Several prominent men in the video game industry have been accused of abusing women and non-binary individuals this week.
Game designer Nathalie Lawhead sparked the conversation on social media on August 26 with a blog post titled “calling out my rapist.” Lawhead accused Jeremy Soule, a music composer for popular video games like “The Elder Scrolls,” of rape and abuse during their time working together at a Vancouver development studio.
A second woman, Aeralie Brighton, wrote a Facebook post claiming that Soule sent a video of himself masturbating to her and blocked her involvement in a professional project when she told him she only wanted a professional relationship. Brighton is a vocalist with credits on games like “Ori and the Blind Forest.”
The accusations against Soule led to a larger discussion about men in the gaming industry alleged to have used their status to abuse or harass other people.
Read more: An Oculus cofounder was accused of sexually assaulting a woman while she was wearing a VR headset during a demo
Zoe Quinn, a game designer and comic creator who was also central target of the GamerGate movement in 2014, said she was sexually assaulted and emotionally abused by Alec Holowka, who helped create popular indie titles “Aquaria” and “Night in the Woods.” Other game developers also shared negative experiences they say they had with Holowka in support of Quinn.
In response, the other creators of “Night in the Woods” announced that they would be cutting ties with Holowka and canceled an upcoming project as a result.
The conversation later turned to Luc Shelton, who works as a programmer for the British Studio Splash Damage. Adelaide Gardner, who produces content for table top games, said Shelton intentionally hid their relationship from other people and was sexually abusive.

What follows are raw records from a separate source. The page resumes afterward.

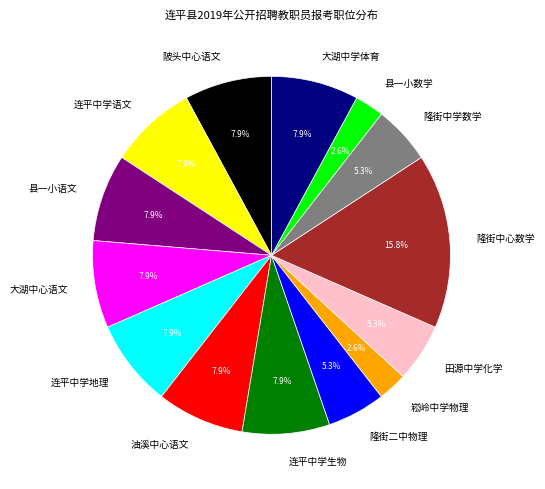

To the nearest percent, what is the difference between the largest and smallest slice percentages?

13%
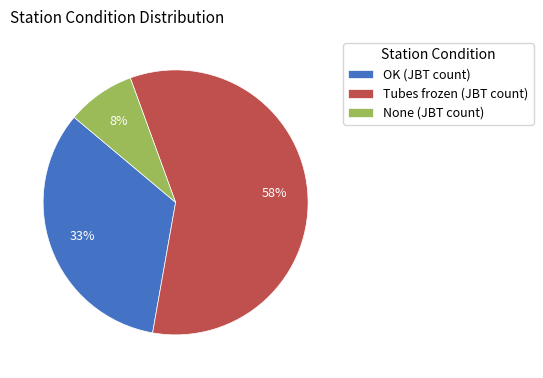

Is there a majority slice in this chart?

Yes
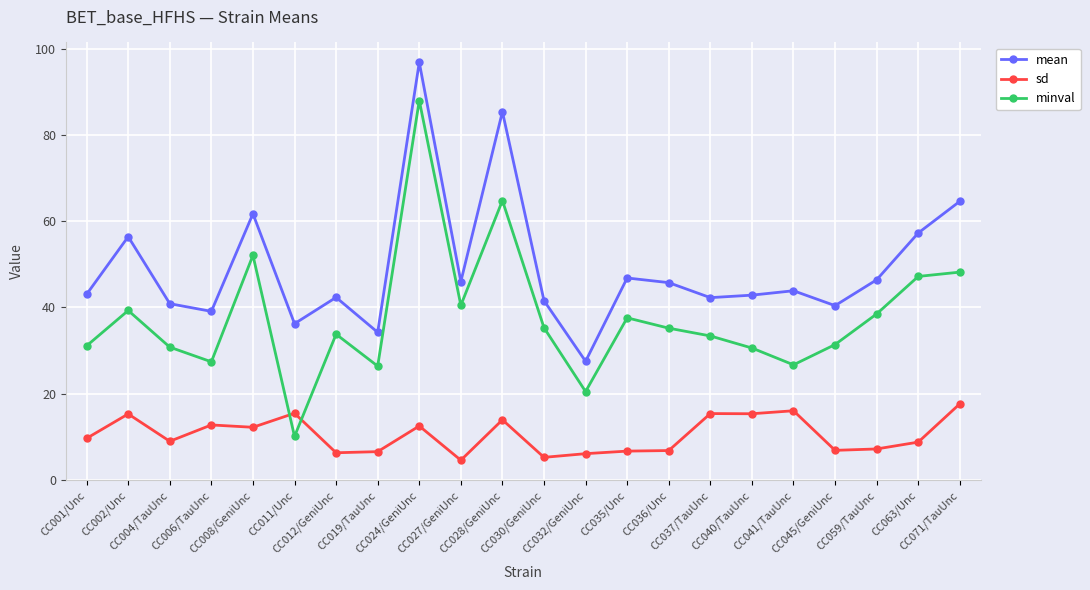

Which series has the largest total across all categories?

mean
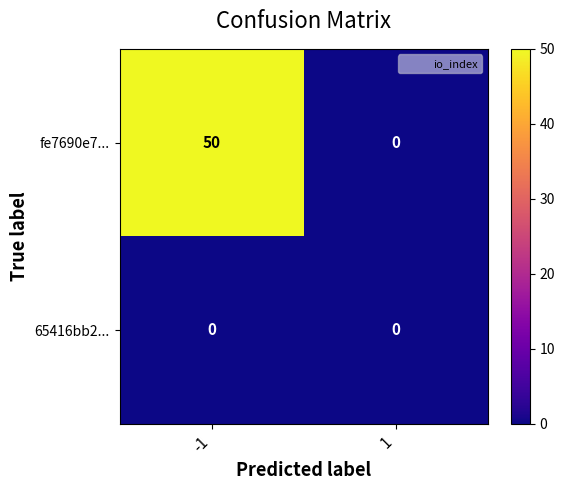

Which series changed the most between -1 and 1?

fe7690e7...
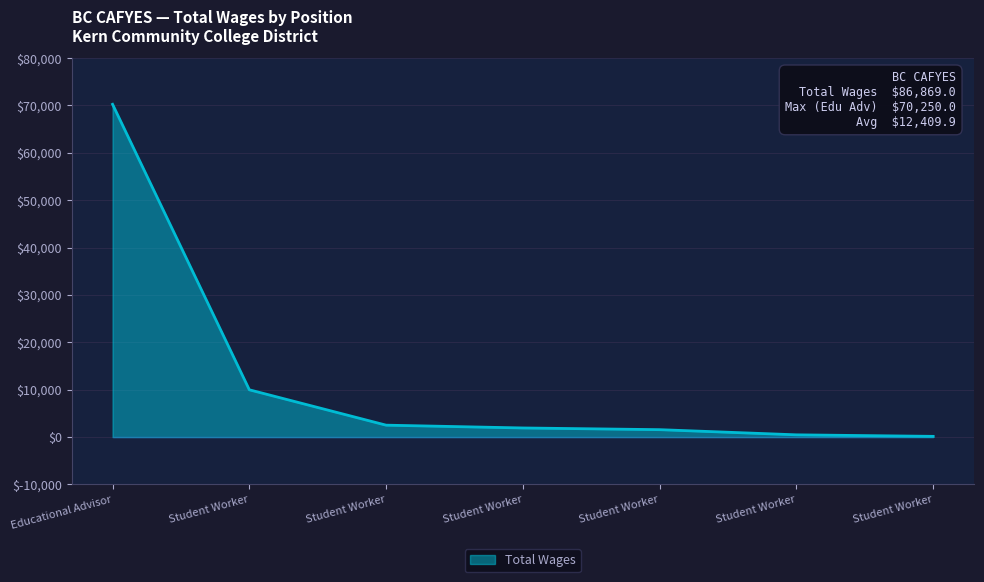

Count the number of data series in this chart.

1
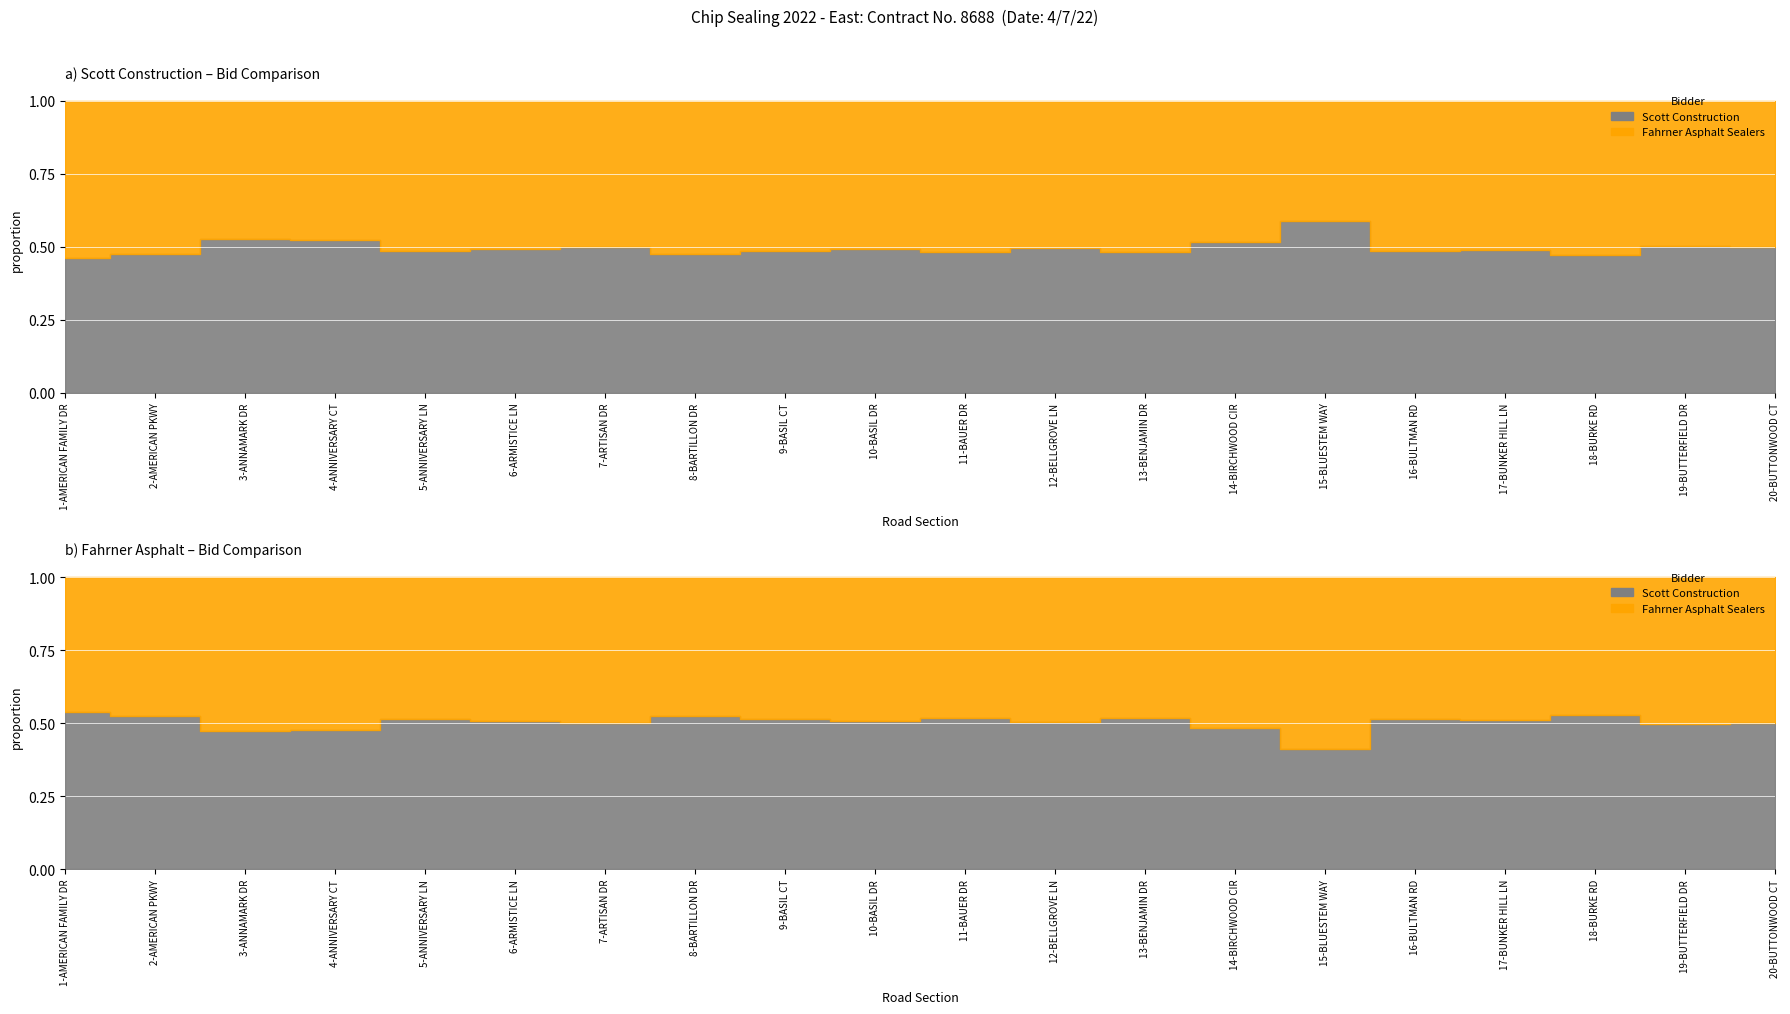

How many interior local peaks does the Fahrner Price series have?

7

Multiple people accused developer Alexis Kennedy of targeting and isolating young women in the gaming industry as romantic partners and using his position as a studio executive to intimidate others. Kennedy was the CEO and cofounder of Failbetter Games, an independent studio know for the games “Sunless Sea” and “Sunless Skies.”
Olivia Wood, a writer and editor at Failbetter, said she was in a two-year relationship with Kennedy that they hid from coworkers. Wood said Kennedy had affairs with other coworkers and prospective employees and became abusive in the workplace after they separated.
Another game designer, Emily Short, said Kennedy pushed boundaries and made her feel uncomfortable with sexual comments while she was working as a freelancer with Failbetter. Failbetter released a statement in support of Kennedy’s accusers, and said it had no longer had any personal, creative, or financial ties to him.
Kennedy denied engaging in predatory behavior and said he had a “small number of fully consensual relationships” with other people in the gaming industry. He claimed he would seek legal counsel and would make a police complaint against one of his accusers.
Autumn Rose Taylor, a marketing director in the virtual reality industry, said that Oculus cofounder Michael Antonov reached beneath her skirt and touched her inappropriately while she was wearing a VR headset during a private demo several years ago. In response to Taylor’s claim, Riot Games developer Katie Chironis said another Oculus employee sexually harassed her in front of several other employees and is still employed by the company.
The allegations have garnered widespread support from others in the video game industry and people on social media, with many advocating for the accused men to be stripped of their roles in the industry. Some people have advocated for the accused to have an opportunity to defend themselves, but only Kennedy has made a public statement following the string of accusations.
Business Insider has reached out to the men accused, but has yet to receive a response from any of them.